Volvo’s decision to phase out traditional engines throws down the gauntlet to government, writes Martyn McLaughlin.
The focus of their attention was a new parking bay, and beside it, a slim charging point. It was, opined one observer, an eyesore. Another went further. wondering aloud whether it was in breach of planning laws.
If this sort of is overreaction is commonplace in Scotland’s commuter belts, where SUVs and 4x4s line leafy streets, it seems the news that the electric car revolution is upon us clearly has yet to filter far and wide. On the one hand, the installation of the village’s first chargepoint made for classic chat for the Nimby brigade, but it also spoke of a wider problem; the surge in green motoring should not be taken for granted.
I wonder what the same moleskin brigade must have thought when, last week, Volvo became the first major car manufacturer to sound the death knell of the conventional engine. The Swedish firm’s announcement that, as of 2019, every new model in its range will be solely hybrid or electric, is a landmark moment for an industry besieged by scandal and consumer mistrust; an innovation long dismissed as a fad looks to be on the cusp of going mainstream.
The speed at which the electric car is predicted to become a mass market reality has taken many by surprise, with some observers doubtful that the aggressive timescale mooted by Volvo and others is realistic.
Given the internal combustion engine has powered our transport needs for the past century, the cynicism is deep-rooted, a stance further ingrained by the historical high forecourt prices of electric vehicles and the psychological barriers among drivers who fear running out of power between charges.
The transition will be eased by attitudinal shifts, but the greatest driver of change will be altogether more simple: it boils down to economics.
Over the past seven years, the average cost of lithium-ion battery packs used in electric cars has fallen by two-thirds to around £233 per kilowatt-hour, with the price expected to plummet to £56 as manufacturers continue to improve their design and functionality.

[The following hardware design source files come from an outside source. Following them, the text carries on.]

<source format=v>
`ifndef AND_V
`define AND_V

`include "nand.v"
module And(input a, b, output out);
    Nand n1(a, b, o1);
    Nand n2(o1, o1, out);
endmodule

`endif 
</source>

The upshot is that, in the space of a decade, the cost of plug-in electric cars will fall into line with petrol or diesel models, even after government subsidies and fuel savings are taken out of the equation.
The research group Bloomberg New Energy Finance predicts that by 2040, sales of new plug-in hybrids and all-electric cars will outnumber those of their combustion engine counterparts.

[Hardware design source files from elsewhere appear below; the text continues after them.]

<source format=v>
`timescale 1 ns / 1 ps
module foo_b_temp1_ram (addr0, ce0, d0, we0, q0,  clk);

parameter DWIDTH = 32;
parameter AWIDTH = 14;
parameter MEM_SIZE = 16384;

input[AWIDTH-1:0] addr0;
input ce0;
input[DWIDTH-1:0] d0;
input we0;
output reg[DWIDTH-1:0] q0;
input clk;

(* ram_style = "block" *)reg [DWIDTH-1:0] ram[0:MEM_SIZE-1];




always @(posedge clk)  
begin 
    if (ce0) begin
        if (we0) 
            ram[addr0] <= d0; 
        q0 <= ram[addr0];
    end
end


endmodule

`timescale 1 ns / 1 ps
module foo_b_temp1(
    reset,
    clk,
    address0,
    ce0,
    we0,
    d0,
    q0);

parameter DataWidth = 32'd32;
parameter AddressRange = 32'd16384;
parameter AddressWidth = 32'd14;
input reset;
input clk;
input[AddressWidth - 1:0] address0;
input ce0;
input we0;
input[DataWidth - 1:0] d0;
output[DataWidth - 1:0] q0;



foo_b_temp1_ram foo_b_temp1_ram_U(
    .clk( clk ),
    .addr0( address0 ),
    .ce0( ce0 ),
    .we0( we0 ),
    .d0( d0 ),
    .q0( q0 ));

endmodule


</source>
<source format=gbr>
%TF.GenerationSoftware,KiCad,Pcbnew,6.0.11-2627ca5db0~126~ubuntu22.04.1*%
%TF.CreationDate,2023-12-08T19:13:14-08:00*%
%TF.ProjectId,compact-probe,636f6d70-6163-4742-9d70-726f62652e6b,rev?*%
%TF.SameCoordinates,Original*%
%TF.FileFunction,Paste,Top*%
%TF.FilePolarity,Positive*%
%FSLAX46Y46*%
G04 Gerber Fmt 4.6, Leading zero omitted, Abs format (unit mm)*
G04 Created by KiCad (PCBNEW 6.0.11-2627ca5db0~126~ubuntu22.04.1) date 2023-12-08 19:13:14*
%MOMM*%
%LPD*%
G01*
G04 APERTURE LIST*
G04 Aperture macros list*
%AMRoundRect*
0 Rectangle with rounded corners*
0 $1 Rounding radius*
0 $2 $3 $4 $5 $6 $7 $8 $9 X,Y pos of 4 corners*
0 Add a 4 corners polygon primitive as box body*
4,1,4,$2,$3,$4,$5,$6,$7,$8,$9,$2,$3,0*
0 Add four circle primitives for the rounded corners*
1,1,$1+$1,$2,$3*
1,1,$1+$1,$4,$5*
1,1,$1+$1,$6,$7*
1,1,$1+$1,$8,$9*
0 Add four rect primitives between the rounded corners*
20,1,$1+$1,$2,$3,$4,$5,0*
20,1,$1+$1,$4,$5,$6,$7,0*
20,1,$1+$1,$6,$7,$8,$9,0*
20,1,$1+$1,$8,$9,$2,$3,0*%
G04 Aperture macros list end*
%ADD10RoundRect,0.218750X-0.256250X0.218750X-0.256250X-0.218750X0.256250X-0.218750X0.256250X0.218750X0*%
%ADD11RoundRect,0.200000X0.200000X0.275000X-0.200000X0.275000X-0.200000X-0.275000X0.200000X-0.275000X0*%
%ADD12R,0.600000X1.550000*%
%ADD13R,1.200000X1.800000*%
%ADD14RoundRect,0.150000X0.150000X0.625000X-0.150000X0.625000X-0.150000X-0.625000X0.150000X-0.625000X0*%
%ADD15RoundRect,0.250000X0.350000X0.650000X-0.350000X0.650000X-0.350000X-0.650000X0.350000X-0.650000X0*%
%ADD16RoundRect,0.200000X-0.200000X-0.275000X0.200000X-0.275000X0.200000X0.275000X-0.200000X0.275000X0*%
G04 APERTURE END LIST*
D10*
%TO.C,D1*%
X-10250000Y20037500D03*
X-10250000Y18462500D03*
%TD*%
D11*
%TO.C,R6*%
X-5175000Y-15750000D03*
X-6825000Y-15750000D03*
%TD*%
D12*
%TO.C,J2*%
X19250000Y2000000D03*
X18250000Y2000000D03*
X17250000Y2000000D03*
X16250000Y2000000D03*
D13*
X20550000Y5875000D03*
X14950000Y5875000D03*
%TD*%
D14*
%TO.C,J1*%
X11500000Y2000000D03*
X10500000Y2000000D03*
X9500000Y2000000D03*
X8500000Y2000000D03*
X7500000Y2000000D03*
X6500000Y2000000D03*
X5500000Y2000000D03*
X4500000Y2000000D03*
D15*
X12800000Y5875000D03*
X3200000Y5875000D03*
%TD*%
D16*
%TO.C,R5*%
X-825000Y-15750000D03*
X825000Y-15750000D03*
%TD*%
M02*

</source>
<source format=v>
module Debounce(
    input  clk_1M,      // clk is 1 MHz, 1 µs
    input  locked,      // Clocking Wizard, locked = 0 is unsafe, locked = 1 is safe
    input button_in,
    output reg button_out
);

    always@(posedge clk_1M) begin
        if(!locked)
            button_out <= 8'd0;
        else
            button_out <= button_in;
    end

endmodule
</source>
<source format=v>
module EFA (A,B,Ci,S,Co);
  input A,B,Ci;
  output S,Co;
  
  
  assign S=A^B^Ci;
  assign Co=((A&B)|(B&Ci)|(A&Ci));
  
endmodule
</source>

“Our forecast doesn’t hinge on countries adopting stringent new fuel standards or climate policies,” explains Colin McKerracher, the group’s head of advanced transport analysis.
“It’s an economic analysis, looking at what happens when the upfront cost of electric vehicles reaches parity. That’s when the real shift occurs.”
The cost issue may well bring about a change in consumer behaviour, but if the electric car is to become a mainstay of our roads, it will require more than affordability.
In the rush to welcome Volvo’s announcement, there has been too little discussion of the infrastructural barriers that stand in the way of the new technology’s march.
The network of publicly available charge points is growing and in Scotland, now numbers close to 1,000, but how many are located on residential streets, thereby allowing drivers in high-density urban areas to plug in their vehicles overnight?
In Scotland’s major cities, where traditional tenement housing grids dictate a lack of on-street, let alone off-street parking, this question becomes especially relevant.
While 21 per cent of people in England live in flats, the figure in Scotland is considerably higher at 36 per cent; in Edinburgh and Glasgow, it rises to 60 per cent and 66 per cent respectively.
This constitutes hundreds of thousands of potential customers – but only if a practical and convenient solution is found.
Solving the problem will not be easy, nor cheap, and will require close collaboration between government, local authorities, utility firms, and the car industry.
The biggest hurdle, however, will be convincing the private sector, where landlords and the owners of private car parks have no incentive to make sizeable investments.
There are a few promising signs of progress. With no fanfare, the Office for Low Emission Vehicles, a UK government agency, has been helping to part-fund the installation of on-street charge points up and down the country, handling applications from local authorities on a first-come, first-served basis.
It is a excellent scheme, but its efficacy is undercut somewhat by the fact it has only £1.5 million to play with in the current financial year.
Such a derisory sum is hardly in keeping with the government’s zero emission ambition, and in the wake of Volvo’s announcement, it feels indicative of a piecemeal approach.
Indeed, what is most striking about Volvo’s announcement is the way it has proposed a drastic revision of the relationship between government and industry.
Since time immemorial, the role of the former has been to legislate and regulate for the wider public good, a framework which demands innovation on the part of the latter.
Now, however, it is the much maligned car industry that is throwing down the gauntlet and asking the government to rise to the challenge of realising a low-carbon future.